You use the extended Euclidean algorithm as so:

$$17 = 1 \cdot 13 + 4$$ $$13 = 3 \cdot 4 + 1$$

Therefore

$$1 = 13 - 3\cdot 4$$ $$1 = 13 - 3 \cdot (17 - 1\cdot 13)$$ $$1 = 4 \cdot 13 - 3 \cdot 17$$ $$4 \cdot 13 - 1 = 3\cdot 17$$ $$x = 4$$

Solution 2:

@lab’s method is systematic and dependable, but for small prime moduli, I find trial and error to work very well. Think of multiples of $13$ till you get one that’s $1$ more than a multiple of $17$.

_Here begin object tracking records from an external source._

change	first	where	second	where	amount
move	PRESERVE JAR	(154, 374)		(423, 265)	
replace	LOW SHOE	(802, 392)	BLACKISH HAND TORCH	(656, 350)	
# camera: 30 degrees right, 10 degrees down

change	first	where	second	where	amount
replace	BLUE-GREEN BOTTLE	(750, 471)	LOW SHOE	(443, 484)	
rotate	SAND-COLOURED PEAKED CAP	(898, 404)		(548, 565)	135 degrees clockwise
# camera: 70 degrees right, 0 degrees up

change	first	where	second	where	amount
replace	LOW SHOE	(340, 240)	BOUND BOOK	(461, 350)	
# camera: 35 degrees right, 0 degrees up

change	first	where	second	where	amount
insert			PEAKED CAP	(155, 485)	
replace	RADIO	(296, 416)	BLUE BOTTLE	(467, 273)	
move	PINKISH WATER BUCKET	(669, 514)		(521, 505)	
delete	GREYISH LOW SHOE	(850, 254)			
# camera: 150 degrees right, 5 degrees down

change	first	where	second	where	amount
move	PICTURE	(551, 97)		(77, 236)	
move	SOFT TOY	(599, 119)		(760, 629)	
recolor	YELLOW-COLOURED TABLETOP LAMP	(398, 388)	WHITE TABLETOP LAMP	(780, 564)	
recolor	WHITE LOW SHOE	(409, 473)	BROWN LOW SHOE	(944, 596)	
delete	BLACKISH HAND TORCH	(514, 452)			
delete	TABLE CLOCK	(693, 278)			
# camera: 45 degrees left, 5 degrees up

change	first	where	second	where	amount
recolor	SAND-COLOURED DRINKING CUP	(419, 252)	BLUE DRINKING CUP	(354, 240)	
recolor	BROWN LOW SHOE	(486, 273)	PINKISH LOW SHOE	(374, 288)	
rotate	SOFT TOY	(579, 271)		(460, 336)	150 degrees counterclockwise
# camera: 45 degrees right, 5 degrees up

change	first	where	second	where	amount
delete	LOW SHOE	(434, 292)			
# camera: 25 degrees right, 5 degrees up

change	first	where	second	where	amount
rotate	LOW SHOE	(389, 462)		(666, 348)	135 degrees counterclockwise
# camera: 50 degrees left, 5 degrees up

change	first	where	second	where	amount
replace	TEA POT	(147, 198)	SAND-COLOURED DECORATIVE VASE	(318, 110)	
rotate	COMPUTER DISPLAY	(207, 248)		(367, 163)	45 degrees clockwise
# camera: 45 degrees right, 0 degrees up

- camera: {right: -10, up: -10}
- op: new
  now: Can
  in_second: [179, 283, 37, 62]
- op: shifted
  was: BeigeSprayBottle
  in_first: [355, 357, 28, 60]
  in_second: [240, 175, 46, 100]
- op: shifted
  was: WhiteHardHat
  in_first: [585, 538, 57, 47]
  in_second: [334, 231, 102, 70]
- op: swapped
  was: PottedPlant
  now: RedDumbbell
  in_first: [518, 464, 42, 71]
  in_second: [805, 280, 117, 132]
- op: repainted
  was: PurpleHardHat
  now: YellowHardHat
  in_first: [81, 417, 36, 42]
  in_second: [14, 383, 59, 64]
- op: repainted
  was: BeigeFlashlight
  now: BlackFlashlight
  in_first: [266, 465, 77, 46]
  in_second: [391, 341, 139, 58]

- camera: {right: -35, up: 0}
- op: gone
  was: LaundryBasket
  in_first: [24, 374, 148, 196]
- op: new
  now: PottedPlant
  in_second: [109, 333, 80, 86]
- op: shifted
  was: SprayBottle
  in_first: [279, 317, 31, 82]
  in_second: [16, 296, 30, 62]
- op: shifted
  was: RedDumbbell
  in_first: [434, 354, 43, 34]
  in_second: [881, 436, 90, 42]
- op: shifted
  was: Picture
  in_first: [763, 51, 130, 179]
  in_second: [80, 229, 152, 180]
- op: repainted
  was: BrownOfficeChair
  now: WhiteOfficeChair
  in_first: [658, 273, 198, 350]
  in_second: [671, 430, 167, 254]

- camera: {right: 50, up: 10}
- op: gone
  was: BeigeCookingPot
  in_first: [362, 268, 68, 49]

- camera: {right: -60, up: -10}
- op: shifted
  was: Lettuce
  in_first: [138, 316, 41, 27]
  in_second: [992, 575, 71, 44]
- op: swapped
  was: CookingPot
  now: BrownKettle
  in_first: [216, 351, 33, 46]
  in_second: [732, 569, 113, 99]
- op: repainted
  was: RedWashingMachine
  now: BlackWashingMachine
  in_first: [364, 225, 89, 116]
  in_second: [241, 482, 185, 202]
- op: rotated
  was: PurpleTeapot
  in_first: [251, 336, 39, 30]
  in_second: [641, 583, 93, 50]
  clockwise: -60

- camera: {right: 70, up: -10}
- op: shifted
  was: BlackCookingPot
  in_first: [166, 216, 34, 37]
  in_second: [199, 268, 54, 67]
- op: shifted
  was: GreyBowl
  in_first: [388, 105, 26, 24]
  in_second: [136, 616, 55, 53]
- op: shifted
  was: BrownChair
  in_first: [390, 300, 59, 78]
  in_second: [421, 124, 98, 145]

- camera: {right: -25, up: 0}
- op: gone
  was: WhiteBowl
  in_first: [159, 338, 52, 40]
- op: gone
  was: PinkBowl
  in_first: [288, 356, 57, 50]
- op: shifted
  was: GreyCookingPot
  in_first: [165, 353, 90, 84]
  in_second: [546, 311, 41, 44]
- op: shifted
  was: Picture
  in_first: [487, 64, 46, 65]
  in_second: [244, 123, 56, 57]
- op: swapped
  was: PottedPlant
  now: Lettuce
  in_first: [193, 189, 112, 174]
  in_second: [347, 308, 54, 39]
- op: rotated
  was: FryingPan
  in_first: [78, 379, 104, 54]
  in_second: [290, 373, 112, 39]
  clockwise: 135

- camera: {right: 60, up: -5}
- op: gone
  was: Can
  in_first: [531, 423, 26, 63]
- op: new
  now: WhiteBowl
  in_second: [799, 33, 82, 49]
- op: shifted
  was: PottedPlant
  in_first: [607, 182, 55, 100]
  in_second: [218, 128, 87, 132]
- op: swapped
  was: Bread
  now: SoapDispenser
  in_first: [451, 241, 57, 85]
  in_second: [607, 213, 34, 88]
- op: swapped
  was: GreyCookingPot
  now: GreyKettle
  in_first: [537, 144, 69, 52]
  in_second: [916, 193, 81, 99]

Another technique that I use especially when I’m doing extensive computations modulo a particular prime $p$ is to find (again by trial and error) a primitive element modulo $p$, that is a generator of the (cyclic) group of nonzero residues. As it happens, $3$ works for $p=17$, that is, the powers of $3$ exhaust all nonzero residues modulo $17$. Then you write down what the powers are in a list: $1$, $3$, $9$, $10$, $13$, $5$, $15$, $11$, $16=-1$, $-3$, etc., and you see that $3^4=13$ and $3^{-4}=3^{12}=4$, so that your desired answer is $4$. For a simple, single question like yours, this method is overkill, but it does come in handy for more extensive hand computations.

Solution 3:

We can rewrite our congruence as $-4x\equiv 1\pmod{17}$, or equivalently $4x\equiv -1\pmod{17}$. But this can be rewritten as $4x\equiv 16\pmod{17}$, which has $x\equiv 4\pmod{17}$ as its only solution.